### REQUEST
A faithful copy of all the entries is required, with no pictures in it.

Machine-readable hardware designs
==============================

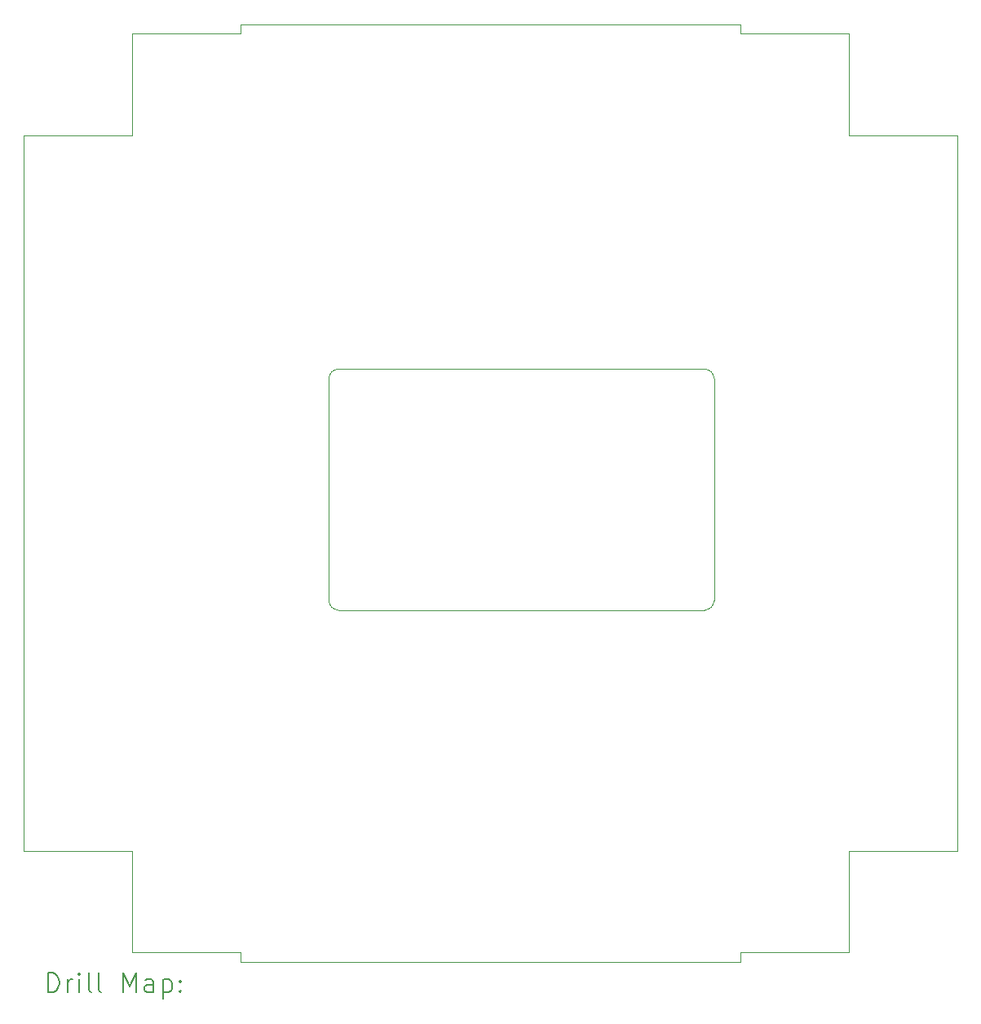
<source format=gbr>
%FSLAX45Y45*%
G04 Gerber Fmt 4.5, Leading zero omitted, Abs format (unit mm)*
G04 Created by KiCad (PCBNEW (6.0.5)) date 2022-08-19 16:14:11*
%MOMM*%
%LPD*%
G01*
G04 APERTURE LIST*
%TA.AperFunction,Profile*%
%ADD10C,0.050000*%
%TD*%
%ADD11C,0.200000*%
G04 APERTURE END LIST*
D10*
X12123800Y-4639920D02*
X10996400Y-4639920D01*
X17311000Y-4539920D02*
X12123800Y-4539920D01*
X18438400Y-5691480D02*
X18438400Y-4639920D01*
X13038000Y-10520000D02*
G75*
G03*
X13138000Y-10620000I100000J0D01*
G01*
X12123600Y-14272800D02*
X12123600Y-14172800D01*
X17038000Y-8220000D02*
G75*
G03*
X16938000Y-8120000I-100000J0D01*
G01*
X16938000Y-10620000D02*
G75*
G03*
X17038000Y-10520000I0J100000D01*
G01*
X12123800Y-4639920D02*
X12123800Y-4539920D01*
X16938000Y-10620000D02*
X13138000Y-10620000D01*
X12123600Y-14172800D02*
X10996200Y-14172800D01*
X18438200Y-14172800D02*
X17310800Y-14172800D01*
X19565600Y-13121240D02*
X19565800Y-5691480D01*
X10996200Y-14172800D02*
X10996200Y-13121240D01*
X9869000Y-5691480D02*
X9868800Y-13121240D01*
X17311000Y-4539920D02*
X17311000Y-4639920D01*
X10996400Y-5691480D02*
X9869000Y-5691480D01*
X19565800Y-5691480D02*
X18438400Y-5691480D01*
X18438400Y-4639920D02*
X17311000Y-4639920D01*
X17310800Y-14272800D02*
X12123600Y-14272800D01*
X13138000Y-8120000D02*
G75*
G03*
X13038000Y-8220000I0J-100000D01*
G01*
X17038000Y-8220000D02*
X17038000Y-10520000D01*
X19565600Y-13121240D02*
X18438200Y-13121240D01*
X10996400Y-5691480D02*
X10996400Y-4639920D01*
X10996200Y-13121240D02*
X9868800Y-13121240D01*
X17310800Y-14172800D02*
X17310800Y-14272800D01*
X16938000Y-8120000D02*
X13138000Y-8120000D01*
X13038000Y-8220000D02*
X13038000Y-10520000D01*
X18438200Y-14172800D02*
X18438200Y-13121240D01*
D11*
X10123919Y-14585776D02*
X10123919Y-14385776D01*
X10171538Y-14385776D01*
X10200110Y-14395300D01*
X10219157Y-14414348D01*
X10228681Y-14433395D01*
X10238205Y-14471490D01*
X10238205Y-14500062D01*
X10228681Y-14538157D01*
X10219157Y-14557205D01*
X10200110Y-14576252D01*
X10171538Y-14585776D01*
X10123919Y-14585776D01*
X10323919Y-14585776D02*
X10323919Y-14452443D01*
X10323919Y-14490538D02*
X10333443Y-14471490D01*
X10342967Y-14461967D01*
X10362014Y-14452443D01*
X10381062Y-14452443D01*
X10447729Y-14585776D02*
X10447729Y-14452443D01*
X10447729Y-14385776D02*
X10438205Y-14395300D01*
X10447729Y-14404824D01*
X10457252Y-14395300D01*
X10447729Y-14385776D01*
X10447729Y-14404824D01*
X10571538Y-14585776D02*
X10552490Y-14576252D01*
X10542967Y-14557205D01*
X10542967Y-14385776D01*
X10676300Y-14585776D02*
X10657252Y-14576252D01*
X10647729Y-14557205D01*
X10647729Y-14385776D01*
X10904871Y-14585776D02*
X10904871Y-14385776D01*
X10971538Y-14528633D01*
X11038205Y-14385776D01*
X11038205Y-14585776D01*
X11219157Y-14585776D02*
X11219157Y-14481014D01*
X11209633Y-14461967D01*
X11190586Y-14452443D01*
X11152490Y-14452443D01*
X11133443Y-14461967D01*
X11219157Y-14576252D02*
X11200109Y-14585776D01*
X11152490Y-14585776D01*
X11133443Y-14576252D01*
X11123919Y-14557205D01*
X11123919Y-14538157D01*
X11133443Y-14519109D01*
X11152490Y-14509586D01*
X11200109Y-14509586D01*
X11219157Y-14500062D01*
X11314395Y-14452443D02*
X11314395Y-14652443D01*
X11314395Y-14461967D02*
X11333443Y-14452443D01*
X11371538Y-14452443D01*
X11390586Y-14461967D01*
X11400109Y-14471490D01*
X11409633Y-14490538D01*
X11409633Y-14547681D01*
X11400109Y-14566728D01*
X11390586Y-14576252D01*
X11371538Y-14585776D01*
X11333443Y-14585776D01*
X11314395Y-14576252D01*
X11495348Y-14566728D02*
X11504871Y-14576252D01*
X11495348Y-14585776D01*
X11485824Y-14576252D01*
X11495348Y-14566728D01*
X11495348Y-14585776D01*
X11495348Y-14461967D02*
X11504871Y-14471490D01*
X11495348Y-14481014D01*
X11485824Y-14471490D01*
X11495348Y-14461967D01*
X11495348Y-14481014D01*
M02*

</source>
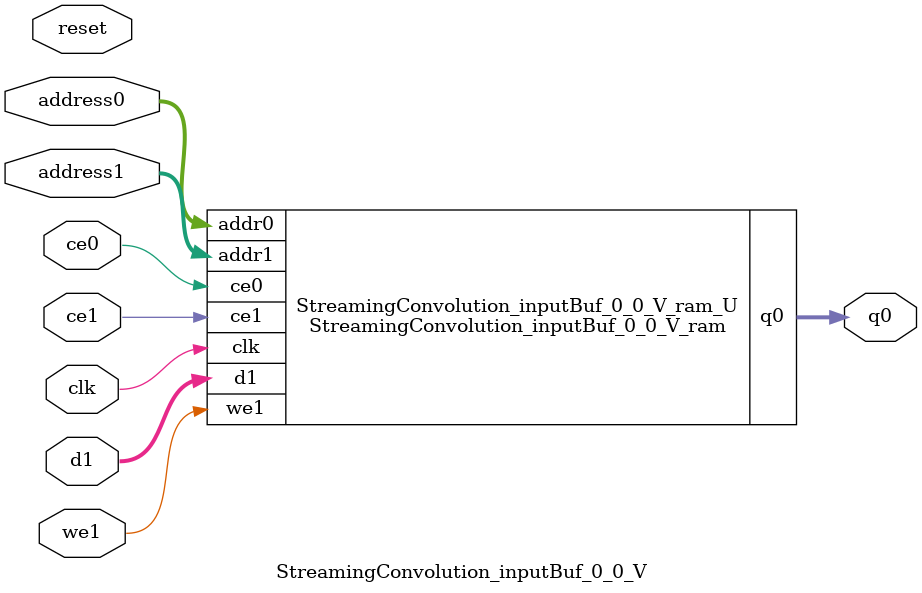
<source format=v>
`timescale 1 ns / 1 ps
module StreamingConvolution_inputBuf_0_0_V_ram (addr0, ce0, q0, addr1, ce1, d1, we1,  clk);

parameter DWIDTH = 64;
parameter AWIDTH = 5;
parameter MEM_SIZE = 30;

input[AWIDTH-1:0] addr0;
input ce0;
output reg[DWIDTH-1:0] q0;
input[AWIDTH-1:0] addr1;
input ce1;
input[DWIDTH-1:0] d1;
input we1;
input clk;

reg [DWIDTH-1:0] ram[0:MEM_SIZE-1];




always @(posedge clk)  
begin 
    if (ce0) 
    begin
        q0 <= ram[addr0];
    end
end


always @(posedge clk)  
begin 
    if (ce1) 
    begin
        if (we1) 
        begin 
            ram[addr1] <= d1; 
        end 
    end
end


endmodule

`timescale 1 ns / 1 ps
module StreamingConvolution_inputBuf_0_0_V(
    reset,
    clk,
    address0,
    ce0,
    q0,
    address1,
    ce1,
    we1,
    d1);

parameter DataWidth = 32'd64;
parameter AddressRange = 32'd30;
parameter AddressWidth = 32'd5;
input reset;
input clk;
input[AddressWidth - 1:0] address0;
input ce0;
output[DataWidth - 1:0] q0;
input[AddressWidth - 1:0] address1;
input ce1;
input we1;
input[DataWidth - 1:0] d1;



StreamingConvolution_inputBuf_0_0_V_ram StreamingConvolution_inputBuf_0_0_V_ram_U(
    .clk( clk ),
    .addr0( address0 ),
    .ce0( ce0 ),
    .q0( q0 ),
    .addr1( address1 ),
    .ce1( ce1 ),
    .we1( we1 ),
    .d1( d1 ));

endmodule


</source>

==============================

### RESPONSE TO THIS TASK
<source format=gbr>
%FSLAX45Y45*%
G04 Gerber Fmt 4.5, Leading zero omitted, Abs format (unit mm)*
G04 Created by KiCad (PCBNEW (6.0.5)) date 2022-08-19 16:14:11*
%MOMM*%
%LPD*%
G01*
G04 APERTURE LIST*
%TA.AperFunction,Profile*%
%ADD10C,0.050000*%
%TD*%
%ADD11C,0.200000*%
G04 APERTURE END LIST*
D10*
X12123800Y-4639920D02*
X10996400Y-4639920D01*
X17311000Y-4539920D02*
X12123800Y-4539920D01*
X18438400Y-5691480D02*
X18438400Y-4639920D01*
X13038000Y-10520000D02*
G75*
G03*
X13138000Y-10620000I100000J0D01*
G01*
X12123600Y-14272800D02*
X12123600Y-14172800D01*
X17038000Y-8220000D02*
G75*
G03*
X16938000Y-8120000I-100000J0D01*
G01*
X16938000Y-10620000D02*
G75*
G03*
X17038000Y-10520000I0J100000D01*
G01*
X12123800Y-4639920D02*
X12123800Y-4539920D01*
X16938000Y-10620000D02*
X13138000Y-10620000D01*
X12123600Y-14172800D02*
X10996200Y-14172800D01*
X18438200Y-14172800D02*
X17310800Y-14172800D01*
X19565600Y-13121240D02*
X19565800Y-5691480D01*
X10996200Y-14172800D02*
X10996200Y-13121240D01*
X9869000Y-5691480D02*
X9868800Y-13121240D01*
X17311000Y-4539920D02*
X17311000Y-4639920D01*
X10996400Y-5691480D02*
X9869000Y-5691480D01*
X19565800Y-5691480D02*
X18438400Y-5691480D01*
X18438400Y-4639920D02*
X17311000Y-4639920D01*
X17310800Y-14272800D02*
X12123600Y-14272800D01*
X13138000Y-8120000D02*
G75*
G03*
X13038000Y-8220000I0J-100000D01*
G01*
X17038000Y-8220000D02*
X17038000Y-10520000D01*
X19565600Y-13121240D02*
X18438200Y-13121240D01*
X10996400Y-5691480D02*
X10996400Y-4639920D01*
X10996200Y-13121240D02*
X9868800Y-13121240D01*
X17310800Y-14172800D02*
X17310800Y-14272800D01*
X16938000Y-8120000D02*
X13138000Y-8120000D01*
X13038000Y-8220000D02*
X13038000Y-10520000D01*
X18438200Y-14172800D02*
X18438200Y-13121240D01*
D11*
X10123919Y-14585776D02*
X10123919Y-14385776D01*
X10171538Y-14385776D01*
X10200110Y-14395300D01*
X10219157Y-14414348D01*
X10228681Y-14433395D01*
X10238205Y-14471490D01*
X10238205Y-14500062D01*
X10228681Y-14538157D01*
X10219157Y-14557205D01*
X10200110Y-14576252D01*
X10171538Y-14585776D01*
X10123919Y-14585776D01*
X10323919Y-14585776D02*
X10323919Y-14452443D01*
X10323919Y-14490538D02*
X10333443Y-14471490D01*
X10342967Y-14461967D01*
X10362014Y-14452443D01*
X10381062Y-14452443D01*
X10447729Y-14585776D02*
X10447729Y-14452443D01*
X10447729Y-14385776D02*
X10438205Y-14395300D01*
X10447729Y-14404824D01*
X10457252Y-14395300D01*
X10447729Y-14385776D01*
X10447729Y-14404824D01*
X10571538Y-14585776D02*
X10552490Y-14576252D01*
X10542967Y-14557205D01*
X10542967Y-14385776D01*
X10676300Y-14585776D02*
X10657252Y-14576252D01*
X10647729Y-14557205D01*
X10647729Y-14385776D01*
X10904871Y-14585776D02*
X10904871Y-14385776D01*
X10971538Y-14528633D01*
X11038205Y-14385776D01*
X11038205Y-14585776D01*
X11219157Y-14585776D02*
X11219157Y-14481014D01*
X11209633Y-14461967D01*
X11190586Y-14452443D01*
X11152490Y-14452443D01*
X11133443Y-14461967D01*
X11219157Y-14576252D02*
X11200109Y-14585776D01*
X11152490Y-14585776D01*
X11133443Y-14576252D01*
X11123919Y-14557205D01*
X11123919Y-14538157D01*
X11133443Y-14519109D01*
X11152490Y-14509586D01*
X11200109Y-14509586D01*
X11219157Y-14500062D01*
X11314395Y-14452443D02*
X11314395Y-14652443D01*
X11314395Y-14461967D02*
X11333443Y-14452443D01*
X11371538Y-14452443D01*
X11390586Y-14461967D01*
X11400109Y-14471490D01*
X11409633Y-14490538D01*
X11409633Y-14547681D01*
X11400109Y-14566728D01*
X11390586Y-14576252D01*
X11371538Y-14585776D01*
X11333443Y-14585776D01*
X11314395Y-14576252D01*
X11495348Y-14566728D02*
X11504871Y-14576252D01*
X11495348Y-14585776D01*
X11485824Y-14576252D01*
X11495348Y-14566728D01*
X11495348Y-14585776D01*
X11495348Y-14461967D02*
X11504871Y-14471490D01*
X11495348Y-14481014D01*
X11485824Y-14471490D01*
X11495348Y-14461967D01*
X11495348Y-14481014D01*
M02*

</source>
<source format=v>
`timescale 1 ns / 1 ps
module StreamingConvolution_inputBuf_0_0_V_ram (addr0, ce0, q0, addr1, ce1, d1, we1,  clk);

parameter DWIDTH = 64;
parameter AWIDTH = 5;
parameter MEM_SIZE = 30;

input[AWIDTH-1:0] addr0;
input ce0;
output reg[DWIDTH-1:0] q0;
input[AWIDTH-1:0] addr1;
input ce1;
input[DWIDTH-1:0] d1;
input we1;
input clk;

reg [DWIDTH-1:0] ram[0:MEM_SIZE-1];




always @(posedge clk)  
begin 
    if (ce0) 
    begin
        q0 <= ram[addr0];
    end
end


always @(posedge clk)  
begin 
    if (ce1) 
    begin
        if (we1) 
        begin 
            ram[addr1] <= d1; 
        end 
    end
end


endmodule

`timescale 1 ns / 1 ps
module StreamingConvolution_inputBuf_0_0_V(
    reset,
    clk,
    address0,
    ce0,
    q0,
    address1,
    ce1,
    we1,
    d1);

parameter DataWidth = 32'd64;
parameter AddressRange = 32'd30;
parameter AddressWidth = 32'd5;
input reset;
input clk;
input[AddressWidth - 1:0] address0;
input ce0;
output[DataWidth - 1:0] q0;
input[AddressWidth - 1:0] address1;
input ce1;
input we1;
input[DataWidth - 1:0] d1;



StreamingConvolution_inputBuf_0_0_V_ram StreamingConvolution_inputBuf_0_0_V_ram_U(
    .clk( clk ),
    .addr0( address0 ),
    .ce0( ce0 ),
    .q0( q0 ),
    .addr1( address1 ),
    .ce1( ce1 ),
    .we1( we1 ),
    .d1( d1 ));

endmodule


</source>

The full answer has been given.